For additional information, refer to Splunk’s documentation on deploying and configuring the Splunk Universal Forwarder on Linux.

Configure the Splunk Universal Forwarder to forward Dataiku Logs#

Now that the Splunk Universal Forwarder is installed, it can be configured to forward Dataiku logs to the Splunk Cloud Platform, following the Splunk Cloud Platform Admin Manual.

For example, to configure the Forwarder to send Dataiku audit logs to Splunk, run the following command:

$SPLUNK_HOME/bin/splunk add monitor /PATH/TO/DATDIR/run/audit/ -index dataiku -sourcetype dku_logs -host $HOSTNAME -auth admin:<local splunk password>

where /PATH/TO/DATADIR is the path to the Dataiku instance data directory.

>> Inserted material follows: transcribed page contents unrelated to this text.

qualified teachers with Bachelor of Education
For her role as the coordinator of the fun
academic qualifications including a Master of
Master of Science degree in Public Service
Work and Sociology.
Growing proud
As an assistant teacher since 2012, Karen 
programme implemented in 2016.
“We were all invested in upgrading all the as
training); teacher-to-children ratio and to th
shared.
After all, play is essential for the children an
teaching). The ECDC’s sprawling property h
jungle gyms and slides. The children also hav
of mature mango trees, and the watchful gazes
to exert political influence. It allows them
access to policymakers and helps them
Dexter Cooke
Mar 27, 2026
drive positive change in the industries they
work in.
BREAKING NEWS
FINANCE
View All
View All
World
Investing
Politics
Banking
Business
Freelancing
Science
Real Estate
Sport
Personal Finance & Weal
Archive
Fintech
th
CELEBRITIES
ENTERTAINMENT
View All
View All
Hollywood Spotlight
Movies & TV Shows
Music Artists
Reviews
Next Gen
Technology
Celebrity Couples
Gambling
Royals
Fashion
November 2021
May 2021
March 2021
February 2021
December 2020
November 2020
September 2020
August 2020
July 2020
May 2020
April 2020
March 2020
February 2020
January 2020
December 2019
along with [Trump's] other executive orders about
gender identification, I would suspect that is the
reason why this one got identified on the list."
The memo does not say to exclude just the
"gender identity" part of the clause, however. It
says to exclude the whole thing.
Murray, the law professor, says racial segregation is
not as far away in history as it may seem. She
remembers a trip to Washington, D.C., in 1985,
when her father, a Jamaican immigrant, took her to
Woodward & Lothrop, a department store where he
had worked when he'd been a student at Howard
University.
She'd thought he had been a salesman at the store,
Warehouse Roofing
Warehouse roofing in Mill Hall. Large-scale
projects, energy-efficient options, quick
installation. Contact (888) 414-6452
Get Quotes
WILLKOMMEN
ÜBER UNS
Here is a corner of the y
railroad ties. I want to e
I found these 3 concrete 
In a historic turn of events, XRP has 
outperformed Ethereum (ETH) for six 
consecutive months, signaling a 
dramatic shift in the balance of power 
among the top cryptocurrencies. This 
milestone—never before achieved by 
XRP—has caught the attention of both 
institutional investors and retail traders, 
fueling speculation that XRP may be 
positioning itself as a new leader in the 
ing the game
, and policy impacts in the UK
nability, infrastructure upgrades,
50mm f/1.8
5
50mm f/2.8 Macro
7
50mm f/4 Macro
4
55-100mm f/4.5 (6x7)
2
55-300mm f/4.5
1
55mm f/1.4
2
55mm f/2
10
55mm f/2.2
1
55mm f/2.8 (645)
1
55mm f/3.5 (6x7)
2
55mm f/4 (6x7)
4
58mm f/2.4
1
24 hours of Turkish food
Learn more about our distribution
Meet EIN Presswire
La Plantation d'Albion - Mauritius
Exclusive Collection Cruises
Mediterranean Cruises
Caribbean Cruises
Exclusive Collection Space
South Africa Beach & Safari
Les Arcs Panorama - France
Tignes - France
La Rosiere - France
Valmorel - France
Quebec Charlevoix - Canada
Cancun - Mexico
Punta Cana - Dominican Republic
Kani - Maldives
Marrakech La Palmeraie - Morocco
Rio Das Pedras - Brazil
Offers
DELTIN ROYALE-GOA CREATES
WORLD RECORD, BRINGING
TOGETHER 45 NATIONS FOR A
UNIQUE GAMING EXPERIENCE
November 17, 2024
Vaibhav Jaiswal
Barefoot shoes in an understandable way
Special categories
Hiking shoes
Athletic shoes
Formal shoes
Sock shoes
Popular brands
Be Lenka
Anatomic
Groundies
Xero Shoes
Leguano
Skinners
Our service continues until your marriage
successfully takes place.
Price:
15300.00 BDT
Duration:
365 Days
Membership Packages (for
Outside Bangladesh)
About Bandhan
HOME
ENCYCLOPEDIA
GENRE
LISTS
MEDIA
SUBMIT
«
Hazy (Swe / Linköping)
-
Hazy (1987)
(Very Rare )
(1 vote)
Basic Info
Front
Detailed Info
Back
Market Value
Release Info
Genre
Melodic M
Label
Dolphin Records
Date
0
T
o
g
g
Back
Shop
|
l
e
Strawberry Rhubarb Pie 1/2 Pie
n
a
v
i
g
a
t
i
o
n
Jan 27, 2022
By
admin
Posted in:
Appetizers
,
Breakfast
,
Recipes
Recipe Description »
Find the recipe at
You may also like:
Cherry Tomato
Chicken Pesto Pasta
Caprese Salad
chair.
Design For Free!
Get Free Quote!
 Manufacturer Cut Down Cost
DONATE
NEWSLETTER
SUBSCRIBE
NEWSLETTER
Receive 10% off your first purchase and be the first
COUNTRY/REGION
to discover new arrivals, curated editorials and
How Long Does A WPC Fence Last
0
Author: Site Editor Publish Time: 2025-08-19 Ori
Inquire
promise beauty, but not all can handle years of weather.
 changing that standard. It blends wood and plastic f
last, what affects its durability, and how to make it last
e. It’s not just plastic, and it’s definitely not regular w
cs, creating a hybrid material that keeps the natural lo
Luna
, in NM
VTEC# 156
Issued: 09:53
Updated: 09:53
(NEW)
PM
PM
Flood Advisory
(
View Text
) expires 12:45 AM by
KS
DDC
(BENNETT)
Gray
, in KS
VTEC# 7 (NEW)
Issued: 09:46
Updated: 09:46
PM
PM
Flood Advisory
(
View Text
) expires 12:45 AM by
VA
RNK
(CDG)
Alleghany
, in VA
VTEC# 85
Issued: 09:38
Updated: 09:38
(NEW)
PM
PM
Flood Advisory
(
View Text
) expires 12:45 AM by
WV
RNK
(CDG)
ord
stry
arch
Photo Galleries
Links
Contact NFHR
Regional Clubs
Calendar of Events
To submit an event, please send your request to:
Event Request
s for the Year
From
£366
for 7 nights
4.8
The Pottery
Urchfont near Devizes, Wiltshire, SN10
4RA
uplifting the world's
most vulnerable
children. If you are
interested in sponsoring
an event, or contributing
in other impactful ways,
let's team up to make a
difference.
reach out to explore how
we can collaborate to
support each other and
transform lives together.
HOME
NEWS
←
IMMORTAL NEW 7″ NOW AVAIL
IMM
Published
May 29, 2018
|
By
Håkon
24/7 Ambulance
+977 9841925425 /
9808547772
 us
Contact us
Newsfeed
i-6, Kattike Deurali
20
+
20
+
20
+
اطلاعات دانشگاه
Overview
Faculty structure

If the command runs successfully, the Dataiku audit logs should appear under the dataiku index in the Splunk Cloud Platform almost immediately.

Dataiku logs in Splunk.

What’s next?#

Now that Dataiku logs are available in Splunk, IT operations managers can take full advantage of all the AIOps capabilities offered by Splunk.